Locate every line below that contains the string "longitude" and copy each one out.

Stored records
•••••

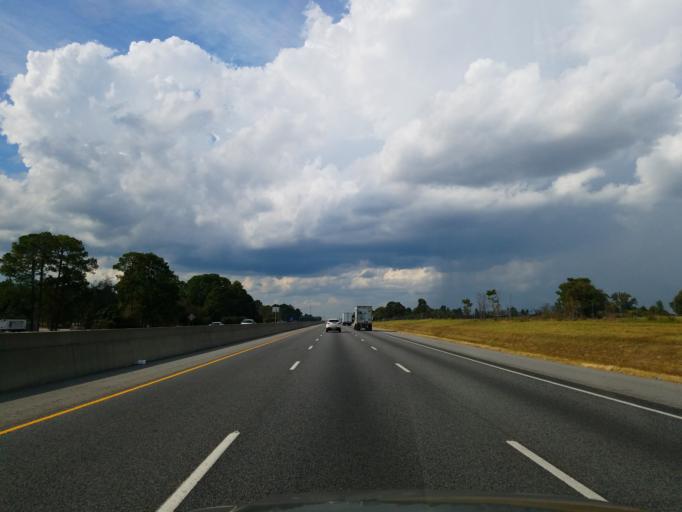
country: US
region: Georgia
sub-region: Turner County
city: Ashburn
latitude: 31.6333
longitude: -83.5817
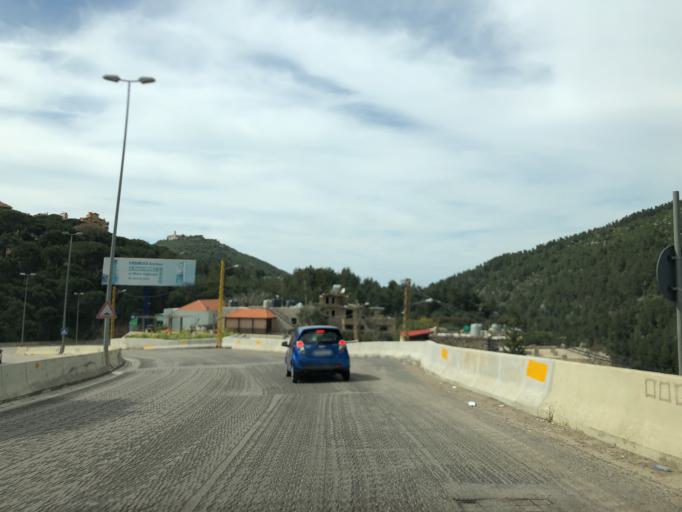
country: LB
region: Mont-Liban
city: Bhamdoun el Mhatta
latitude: 33.8920
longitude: 35.6594
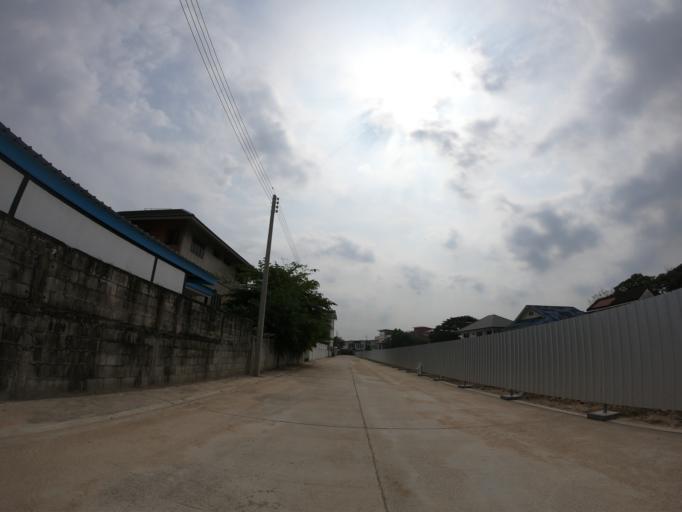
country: TH
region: Chiang Mai
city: Chiang Mai
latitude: 18.7661
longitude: 98.9792
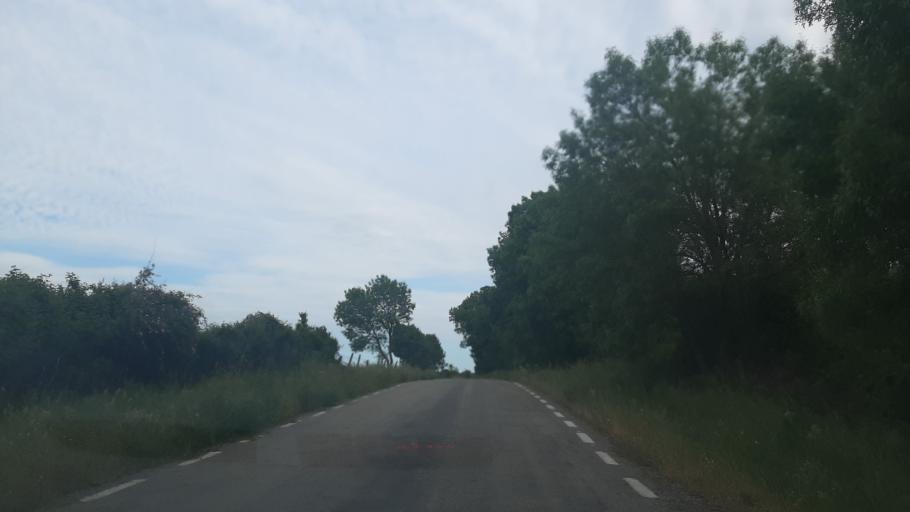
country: ES
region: Castille and Leon
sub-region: Provincia de Salamanca
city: Gallegos de Arganan
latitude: 40.6388
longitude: -6.7284
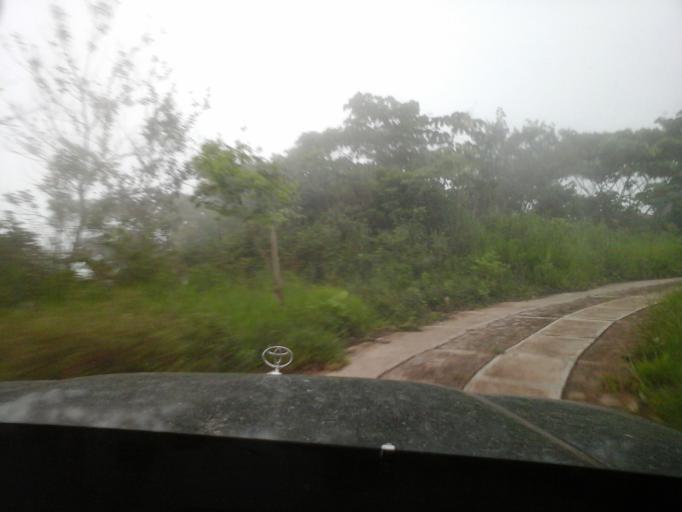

•••••

* [REPLY]
longitude: -83.5817
longitude: 35.6594
longitude: 98.9792
longitude: -6.7284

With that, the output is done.